Martin Schulz, dies sei gleich an den Anfang gestellt, ist der denkbar schlechteste Vorsitzende der krisengeschüttelten SPD. Denn er ist Verursacher und Teil der Krise. So wenig rational der 100-Prozent-Hype zu Beginn seiner Amtszeit war, so unvernünftig und lähmend wäre es, würde die Partei dauerhaft an diesem Vorsitzenden festhalten.
Das knappe 56-Prozent-Votum des Bonner Parteitages für Koalitionsverhandlungen mit der Union war für sich genommen schon eine schallende Ohrfeige für einen Parteichef ohne Autorität. Und es darf bezweifelt werden, ob es überhaupt zustande gekommen wäre ohne die fulminante Kampfes- und Motivationsrede der Fraktionsvorsitzenden Andrea Nahles. Sie hat Schulz den A…. gerettet.

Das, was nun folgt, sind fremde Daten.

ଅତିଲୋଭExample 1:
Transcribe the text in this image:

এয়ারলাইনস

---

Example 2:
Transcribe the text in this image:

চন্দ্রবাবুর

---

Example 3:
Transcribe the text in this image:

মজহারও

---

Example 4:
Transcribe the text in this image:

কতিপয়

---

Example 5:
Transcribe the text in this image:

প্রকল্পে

Mit dem stets aufgesetzt-aufdringlichen Pathos, das Schulz wohl für Rhetorik hält, hatte er direkt nach der Bundestagswahl am 24. September jedwede Neuauflage einer großen Koalition ausgeschlossen. Und gleich nach dem Scheitern der Jamaika-Verhandlungen ließ er per SPD-Vorstandsbeschluss diese Verweigerung ohne Not noch einmal festschreiben.
Wenn sich dann bei den Genossen irgendwann – vor allem wegen der Mahnung des Bundespräsidenten – die Überzeugung durchsetzte, dass man doch mit der Union verhandeln müsse, gab es einen, der dafür überhaupt nicht in Frage kam: Der dröhnende Neinsager an der Spitze: Martin Schulz. Er hätte zurücktreten und einem anderen die Verhandlungsführung übertragen müssen. So aber verkörpert ausgerechnet der Vorsitzende wie kein Zweiter das Glaubwürdigkeitsproblem der gesamten Partei. Martin Schulz führte die Partei nicht nach vorne, sondern in eine existenzbedrohende Zerreißprobe.

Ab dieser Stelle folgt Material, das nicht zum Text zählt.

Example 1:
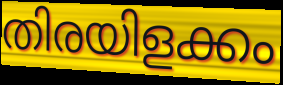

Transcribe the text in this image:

തിരയിളക്കം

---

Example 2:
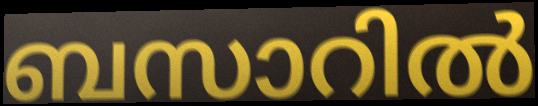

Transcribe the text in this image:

ബസാറിൽ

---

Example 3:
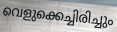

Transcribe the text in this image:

വെളുക്കെച്ചിരിച്ചും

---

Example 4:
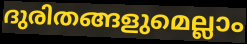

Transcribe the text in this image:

Die Argumente, mit denen Schulz für die Neuauflage einer Großen Koalition warb – auf dem Parteitag und ein paar Stunden später im Fernsehen bei Anne Will – wirkten nur noch lächerlich. Denn alle hätte man genauso schon nach der Bundestagswahl wie nach dem Scheitern von Jamaika ins Feld führen können.
Auch das typisch Schulz: Die Ergebnisse der Sondierungsgespräche mit der Union hatte er vollmundig als hervorragend bezeichnet. Auf dem Bonner Parteitag aber köderte er unzufriedene Genossen mit genauso vollmundigen Versprechungen umfangreicher Nachbesserungen. So hervorragend also waren die Sondierungsergebnisse wohl doch nicht. Man darf auf die nächste Volte des Martin Schulz gespannt sein, wenn er auch diese Ansage nicht hält: „konkrete Maßnahmen zum Abbau der Zwei-Klassen-Medizin“, mehr Familiennachzug für Flüchtlinge, befristete Arbeitsverträge nur als Ausnahme.
Die Erneuerung der SPD – das haben sich die Delegierten auf dem Bonner Parteitag geradezu autosuggestiv versprochen – diesmal soll sie wirklich klappen. Aber gewiss nicht mit dem Vorsitzenden Martin Schulz.